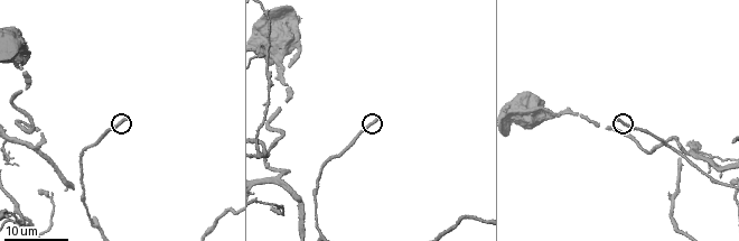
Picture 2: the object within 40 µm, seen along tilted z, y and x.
{"act": "look", "view": "pieces", "um": 10, "pic": 2, "at": [379, 118], "why": "what lies round it"}

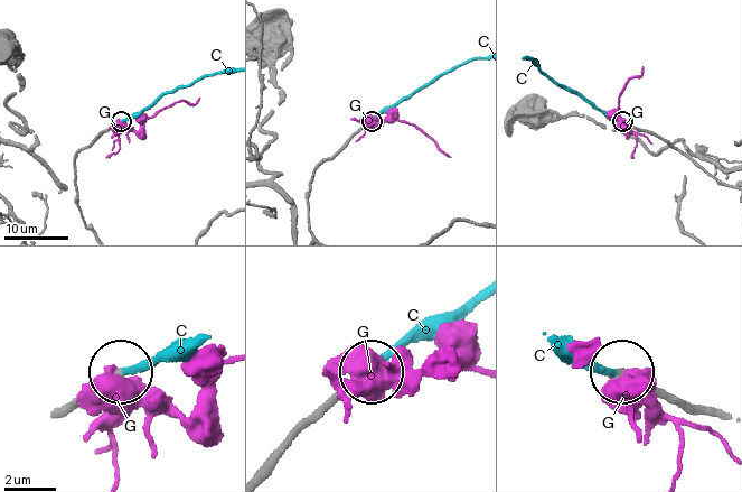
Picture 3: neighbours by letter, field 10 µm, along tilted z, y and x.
{"act": "attach", "pieces": ["C"], "each": {"C": "same", "G": "other"}, "passes_along": {"pic": 3, "px": [[107, 130], [138, 118], [165, 94], [206, 76]]}, "found": "the neuron continues"}

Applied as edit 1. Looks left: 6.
{"act": "look", "view": "overview"}

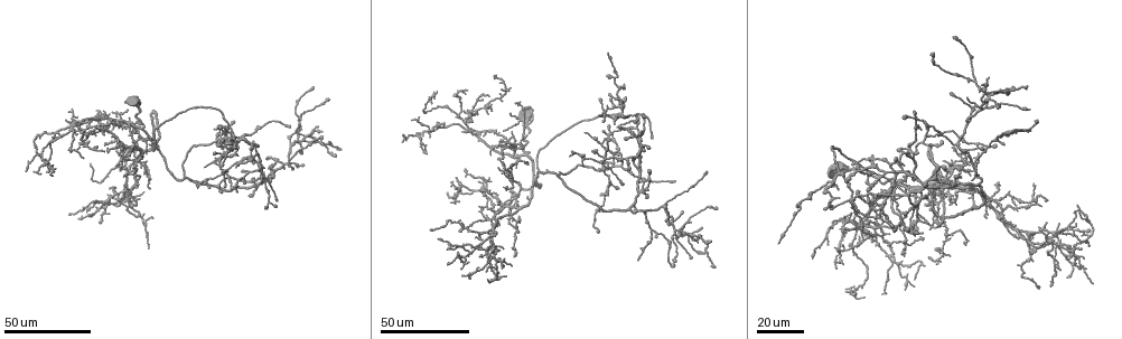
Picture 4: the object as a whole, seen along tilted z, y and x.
{"act": "look", "view": "3d", "um": 40, "pic": 4, "at": [1041, 207], "why": "branch stops here"}

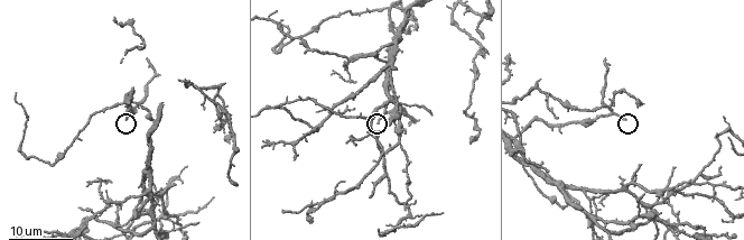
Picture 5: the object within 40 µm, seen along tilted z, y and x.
{"act": "look", "view": "pieces", "um": 8, "pic": 5, "at": [379, 121]}

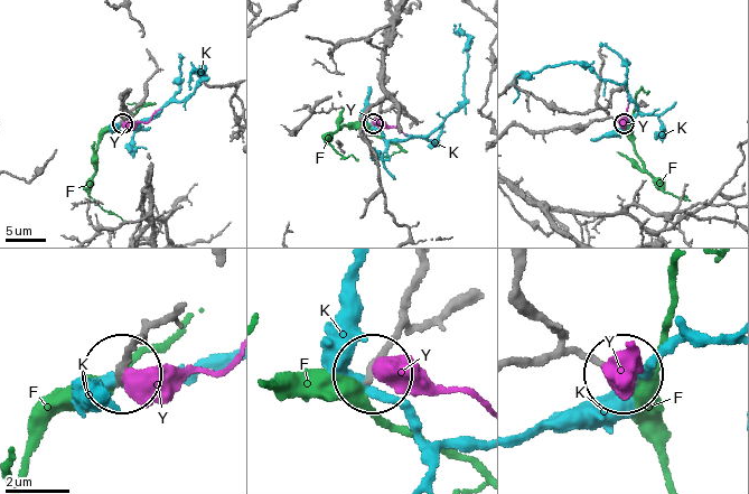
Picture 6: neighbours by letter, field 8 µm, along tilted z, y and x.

What is needed :: Reproduce the listing in full and exactly, excluding any pictures it holds.

Written answer ::
Picture 2: the object within 40 µm, seen along tilted z, y and x.
{"act": "look", "view": "pieces", "um": 10, "pic": 2, "at": [379, 118], "why": "what lies round it"}

Picture 3: neighbours by letter, field 10 µm, along tilted z, y and x.
{"act": "attach", "pieces": ["C"], "each": {"C": "same", "G": "other"}, "passes_along": {"pic": 3, "px": [[107, 130], [138, 118], [165, 94], [206, 76]]}, "found": "the neuron continues"}

Applied as edit 1. Looks left: 6.
{"act": "look", "view": "overview"}

Picture 4: the object as a whole, seen along tilted z, y and x.
{"act": "look", "view": "3d", "um": 40, "pic": 4, "at": [1041, 207], "why": "branch stops here"}

Picture 5: the object within 40 µm, seen along tilted z, y and x.
{"act": "look", "view": "pieces", "um": 8, "pic": 5, "at": [379, 121]}

Picture 6: neighbours by letter, field 8 µm, along tilted z, y and x.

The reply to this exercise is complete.